Yukon c’est à 3 heures de l’Alaska, là où Jack London a rejoint les orpailleurs , à Dawson City, tentant sa chance, il a ramené plus d’histoires que d’or et le scorbut arrosé d’ un fort penchant pour le whisky.
Je suis à Mayo, dans la région du Klondike, à -46, la nuit, les aurores boréales ont dévoré mon sommeil, ces ballets célestes font dire aux Amérindiens que ce sont la danse des esprits alors ils parlent à ces formes vertes qui recouvrent le ciel étoilé dansant leur sarabande étrange.
A - 46, tout est figé, les sapins, les lacs, les oiseaux restent muets, dans cette blancheur immaculée, un silence spectral vous enterre au fil des jours si courts. Le soleil, pâle et froid se lève paresseusement à 11h38 pour se coucher à 16h50.

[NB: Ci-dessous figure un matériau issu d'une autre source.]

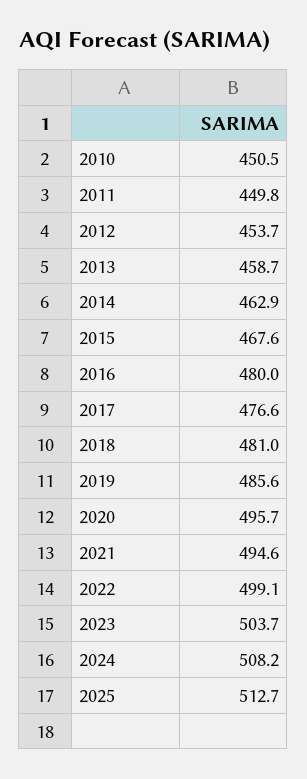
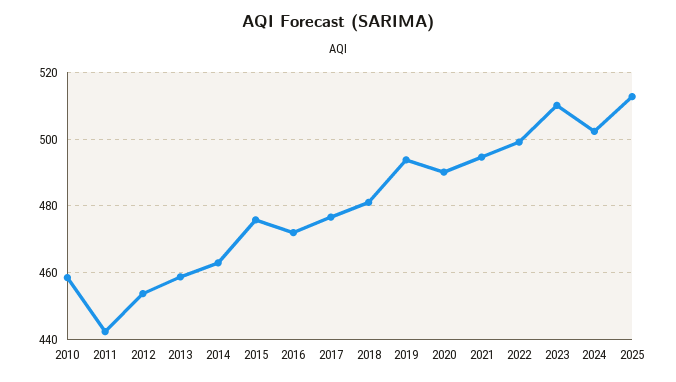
2010: 450.5 -> 458
2011: 449.8 -> 442
2015: 467.6 -> 476
2016: 480 -> 472
2019: 485.6 -> 494
2020: 495.7 -> 490
2023: 503.7 -> 510
2024: 508.2 -> 502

En atterrissant à Whitehorse, l’avion a dérapé sur la piste gelée et glissante, seuls des taxis conduits par des Penjabis enturbannés sous leur capuchon d’anorak vous attendent, ils refusent les trajets trop courts et préfèrent patienter. Ils sont nombreux à tenter cette nouvelle ruée vers l’or pour obtenir le sésame, la résidence permanente canadienne, venir dans ces contrées hostiles en hiver leur procure un grand nombre de points pour le décrocher après quatre ou cinq ans.
Dans des épiceries de village où les seuls clients sont des Amérindiens, ils vendent les produits de première nécessité et toutes les épices indiennes pour le caribou au curry ou au masala, après ils rêvent de partir à Vancouver ou Montréal.
J’ai les doigts gelés, 10 minutes dehors ont suffi à me geler les cils et les cheveux, mes doigts engourdis n’arrivent pas à dévisser la bouteille de whisky achetée chez les Indiens, je jure, le bouchon cède, j’avale une bonne lampée en regardant la brume s’élever au-dessus de la Nacho Nyak, grande rivière en tuchtone. Quatre heures sur la Silver Trail, à conduire sur les routes glacées et solitaires m’ont achevé, mon 4x4 tient bien la route, mais à -30, il refuse de démarrer, je pars en chien de traîneau dans la forêt débiter du bois…….
Un pote insistait pour que je parte avec lui chercher de l’or, il en reste encore au fond des rivières, une deuxième gorgée….puis une troisième, une douce sensation de chaleur m’envahit, les chiens sont avec moi devant le feu, ils soulèvent leurs pattes gelées, une à une. Au printemps, je repartirai chercher un peu d’or…….mais seul, le pote qui aurait dû m’accompagner est mort gelé il y a un mois, ivre il s’est endormi dans le froid, on l’ a retrouvé raide comme un piquet…..je partirai seul, encore une goûlée à la santé du mort!